Copy out the entries below precisely; nothing is to be omitted.

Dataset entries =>
━━━━
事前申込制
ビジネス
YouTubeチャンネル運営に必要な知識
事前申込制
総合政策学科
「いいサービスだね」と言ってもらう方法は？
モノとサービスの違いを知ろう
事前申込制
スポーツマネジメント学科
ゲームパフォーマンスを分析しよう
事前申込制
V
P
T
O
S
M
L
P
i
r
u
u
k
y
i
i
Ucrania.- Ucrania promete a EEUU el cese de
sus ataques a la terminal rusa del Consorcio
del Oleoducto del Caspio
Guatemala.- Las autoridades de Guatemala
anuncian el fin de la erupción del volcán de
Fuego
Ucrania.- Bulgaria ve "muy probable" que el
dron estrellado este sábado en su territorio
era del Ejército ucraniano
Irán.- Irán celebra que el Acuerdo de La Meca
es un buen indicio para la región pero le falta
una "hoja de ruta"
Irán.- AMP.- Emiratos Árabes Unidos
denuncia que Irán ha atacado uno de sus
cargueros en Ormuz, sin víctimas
━━━━
Final answer =>
事前申込制
ビジネス
YouTubeチャンネル運営に必要な知識
事前申込制
総合政策学科
「いいサービスだね」と言ってもらう方法は？
モノとサービスの違いを知ろう
事前申込制
スポーツマネジメント学科
ゲームパフォーマンスを分析しよう
事前申込制
V
P
T
O
S
M
L
P
i
r
u
u
k
y
i
i
Ucrania.- Ucrania promete a EEUU el cese de
sus ataques a la terminal rusa del Consorcio
del Oleoducto del Caspio
Guatemala.- Las autoridades de Guatemala
anuncian el fin de la erupción del volcán de
Fuego
Ucrania.- Bulgaria ve "muy probable" que el
dron estrellado este sábado en su territorio
era del Ejército ucraniano
Irán.- Irán celebra que el Acuerdo de La Meca
es un buen indicio para la región pero le falta
una "hoja de ruta"
Irán.- AMP.- Emiratos Árabes Unidos
denuncia que Irán ha atacado uno de sus
cargueros en Ormuz, sin víctimas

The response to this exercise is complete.